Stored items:
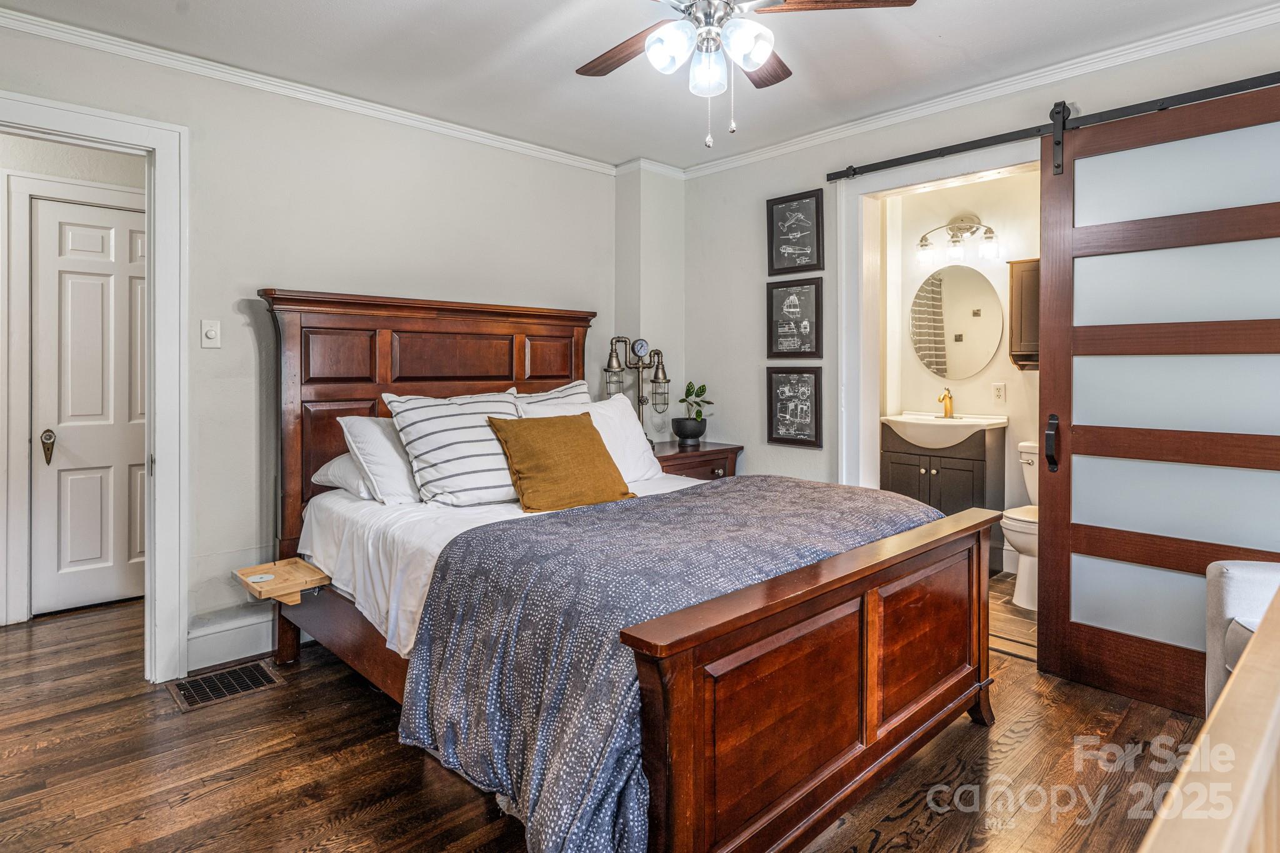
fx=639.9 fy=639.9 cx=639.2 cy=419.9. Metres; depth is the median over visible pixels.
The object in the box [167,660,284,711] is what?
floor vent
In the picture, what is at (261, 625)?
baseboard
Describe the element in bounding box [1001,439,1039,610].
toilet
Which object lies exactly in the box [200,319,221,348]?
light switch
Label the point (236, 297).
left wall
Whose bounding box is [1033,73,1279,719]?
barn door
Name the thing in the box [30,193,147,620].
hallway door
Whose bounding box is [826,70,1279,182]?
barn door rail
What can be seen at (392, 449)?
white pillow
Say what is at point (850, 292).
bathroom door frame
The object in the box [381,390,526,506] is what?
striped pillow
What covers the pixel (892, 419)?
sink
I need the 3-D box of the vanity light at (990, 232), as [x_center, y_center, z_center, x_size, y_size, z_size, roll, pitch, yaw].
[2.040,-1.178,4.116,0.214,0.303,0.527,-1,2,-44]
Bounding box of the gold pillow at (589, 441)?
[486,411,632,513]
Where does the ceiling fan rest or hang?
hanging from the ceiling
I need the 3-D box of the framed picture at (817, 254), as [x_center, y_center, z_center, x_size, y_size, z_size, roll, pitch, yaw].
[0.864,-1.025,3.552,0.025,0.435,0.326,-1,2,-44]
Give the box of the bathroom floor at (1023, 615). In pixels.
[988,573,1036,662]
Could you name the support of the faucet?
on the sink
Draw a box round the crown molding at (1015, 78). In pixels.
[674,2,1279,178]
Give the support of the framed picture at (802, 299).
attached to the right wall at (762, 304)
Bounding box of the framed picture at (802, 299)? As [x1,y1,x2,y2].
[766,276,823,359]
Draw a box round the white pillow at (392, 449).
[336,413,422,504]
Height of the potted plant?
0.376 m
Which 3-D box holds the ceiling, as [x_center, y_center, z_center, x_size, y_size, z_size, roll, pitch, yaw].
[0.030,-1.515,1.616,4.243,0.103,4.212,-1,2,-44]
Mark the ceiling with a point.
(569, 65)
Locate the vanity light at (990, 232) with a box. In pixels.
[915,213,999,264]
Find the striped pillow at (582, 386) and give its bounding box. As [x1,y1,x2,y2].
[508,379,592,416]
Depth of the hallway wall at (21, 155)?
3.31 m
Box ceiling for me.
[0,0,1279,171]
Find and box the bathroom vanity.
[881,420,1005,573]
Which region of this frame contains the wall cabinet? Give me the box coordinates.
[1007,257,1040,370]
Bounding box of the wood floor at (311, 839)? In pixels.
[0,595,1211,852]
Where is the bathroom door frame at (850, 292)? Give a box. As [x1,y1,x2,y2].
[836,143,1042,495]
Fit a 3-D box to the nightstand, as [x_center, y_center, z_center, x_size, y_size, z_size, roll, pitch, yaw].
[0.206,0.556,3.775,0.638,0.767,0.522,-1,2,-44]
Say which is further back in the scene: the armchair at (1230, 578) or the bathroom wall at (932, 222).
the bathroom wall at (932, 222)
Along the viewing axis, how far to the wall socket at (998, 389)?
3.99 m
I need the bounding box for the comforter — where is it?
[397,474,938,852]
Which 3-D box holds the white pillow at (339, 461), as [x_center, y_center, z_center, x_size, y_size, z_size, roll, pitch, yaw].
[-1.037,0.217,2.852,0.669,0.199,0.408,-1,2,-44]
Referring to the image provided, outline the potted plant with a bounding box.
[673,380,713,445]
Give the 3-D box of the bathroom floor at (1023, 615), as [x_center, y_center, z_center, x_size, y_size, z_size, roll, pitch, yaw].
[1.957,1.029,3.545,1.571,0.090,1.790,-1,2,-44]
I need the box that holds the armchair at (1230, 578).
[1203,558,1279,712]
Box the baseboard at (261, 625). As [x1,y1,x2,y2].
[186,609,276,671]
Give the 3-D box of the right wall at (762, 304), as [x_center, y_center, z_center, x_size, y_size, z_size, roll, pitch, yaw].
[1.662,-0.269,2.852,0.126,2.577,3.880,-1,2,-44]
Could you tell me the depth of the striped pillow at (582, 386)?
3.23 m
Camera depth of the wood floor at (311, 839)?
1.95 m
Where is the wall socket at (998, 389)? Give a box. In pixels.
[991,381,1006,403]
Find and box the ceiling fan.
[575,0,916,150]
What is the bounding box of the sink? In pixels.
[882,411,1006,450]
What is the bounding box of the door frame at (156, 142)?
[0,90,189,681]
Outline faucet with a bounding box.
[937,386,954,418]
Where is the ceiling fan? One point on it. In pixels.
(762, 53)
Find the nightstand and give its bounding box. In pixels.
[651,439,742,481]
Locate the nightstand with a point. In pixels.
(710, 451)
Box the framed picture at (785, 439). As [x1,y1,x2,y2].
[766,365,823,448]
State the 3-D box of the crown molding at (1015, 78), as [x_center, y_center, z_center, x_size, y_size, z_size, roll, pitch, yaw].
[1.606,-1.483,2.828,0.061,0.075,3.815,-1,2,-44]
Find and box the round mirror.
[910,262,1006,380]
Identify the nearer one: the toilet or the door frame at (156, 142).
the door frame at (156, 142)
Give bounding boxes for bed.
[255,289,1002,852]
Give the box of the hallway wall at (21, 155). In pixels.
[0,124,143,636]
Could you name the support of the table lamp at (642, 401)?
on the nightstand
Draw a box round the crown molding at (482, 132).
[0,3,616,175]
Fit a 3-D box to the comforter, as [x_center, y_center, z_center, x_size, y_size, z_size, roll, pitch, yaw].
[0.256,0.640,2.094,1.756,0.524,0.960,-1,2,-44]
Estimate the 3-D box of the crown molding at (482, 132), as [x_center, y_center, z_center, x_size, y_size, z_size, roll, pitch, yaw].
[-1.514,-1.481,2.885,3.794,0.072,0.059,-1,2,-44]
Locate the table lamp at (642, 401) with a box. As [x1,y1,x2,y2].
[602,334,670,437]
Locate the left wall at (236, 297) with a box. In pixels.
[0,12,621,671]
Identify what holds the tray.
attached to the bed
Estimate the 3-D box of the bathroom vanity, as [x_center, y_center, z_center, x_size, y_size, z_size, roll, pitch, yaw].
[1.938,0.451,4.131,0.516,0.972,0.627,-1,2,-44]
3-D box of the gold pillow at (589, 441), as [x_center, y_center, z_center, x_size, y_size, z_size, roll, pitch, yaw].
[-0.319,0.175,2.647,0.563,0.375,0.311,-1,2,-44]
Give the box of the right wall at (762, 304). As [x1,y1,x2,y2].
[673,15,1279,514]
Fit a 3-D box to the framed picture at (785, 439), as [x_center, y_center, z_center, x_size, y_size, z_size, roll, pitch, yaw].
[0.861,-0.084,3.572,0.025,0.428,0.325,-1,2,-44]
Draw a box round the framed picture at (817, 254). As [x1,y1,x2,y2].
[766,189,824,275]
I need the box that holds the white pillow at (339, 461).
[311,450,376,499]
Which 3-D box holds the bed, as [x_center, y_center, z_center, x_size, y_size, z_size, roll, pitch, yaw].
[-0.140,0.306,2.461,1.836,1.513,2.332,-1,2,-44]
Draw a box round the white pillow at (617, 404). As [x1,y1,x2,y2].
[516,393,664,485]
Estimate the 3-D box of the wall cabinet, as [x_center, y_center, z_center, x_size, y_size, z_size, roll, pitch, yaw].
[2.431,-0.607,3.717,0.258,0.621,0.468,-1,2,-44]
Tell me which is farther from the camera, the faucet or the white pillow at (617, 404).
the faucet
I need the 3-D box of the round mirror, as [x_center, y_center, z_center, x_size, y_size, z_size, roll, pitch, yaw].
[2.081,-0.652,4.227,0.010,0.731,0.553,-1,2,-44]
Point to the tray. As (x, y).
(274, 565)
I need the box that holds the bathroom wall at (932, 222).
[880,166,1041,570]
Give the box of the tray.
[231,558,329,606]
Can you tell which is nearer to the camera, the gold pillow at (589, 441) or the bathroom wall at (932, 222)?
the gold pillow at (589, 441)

> Goal of the exercise
Your task is to reproduce exactly the lines that begin with the one containing "Fit a 3-D box to the framed" and continue to the end of the data, both ends included.

> Output for this exercise
Fit a 3-D box to the framed picture at (785, 439), as [x_center, y_center, z_center, x_size, y_size, z_size, roll, pitch, yaw].
[0.861,-0.084,3.572,0.025,0.428,0.325,-1,2,-44]
Draw a box round the framed picture at (817, 254). As [x1,y1,x2,y2].
[766,189,824,275]
I need the box that holds the white pillow at (339, 461).
[311,450,376,499]
Which 3-D box holds the bed, as [x_center, y_center, z_center, x_size, y_size, z_size, roll, pitch, yaw].
[-0.140,0.306,2.461,1.836,1.513,2.332,-1,2,-44]
Draw a box round the white pillow at (617, 404). As [x1,y1,x2,y2].
[516,393,664,485]
Estimate the 3-D box of the wall cabinet, as [x_center, y_center, z_center, x_size, y_size, z_size, roll, pitch, yaw].
[2.431,-0.607,3.717,0.258,0.621,0.468,-1,2,-44]
Tell me which is farther from the camera, the faucet or the white pillow at (617, 404).
the faucet
I need the 3-D box of the round mirror, as [x_center, y_center, z_center, x_size, y_size, z_size, roll, pitch, yaw].
[2.081,-0.652,4.227,0.010,0.731,0.553,-1,2,-44]
Point to the tray. As (x, y).
(274, 565)
I need the box that holds the bathroom wall at (932, 222).
[880,166,1041,570]
Give the box of the tray.
[231,558,329,606]
Can you tell which is nearer to the camera, the gold pillow at (589, 441) or the bathroom wall at (932, 222)?
the gold pillow at (589, 441)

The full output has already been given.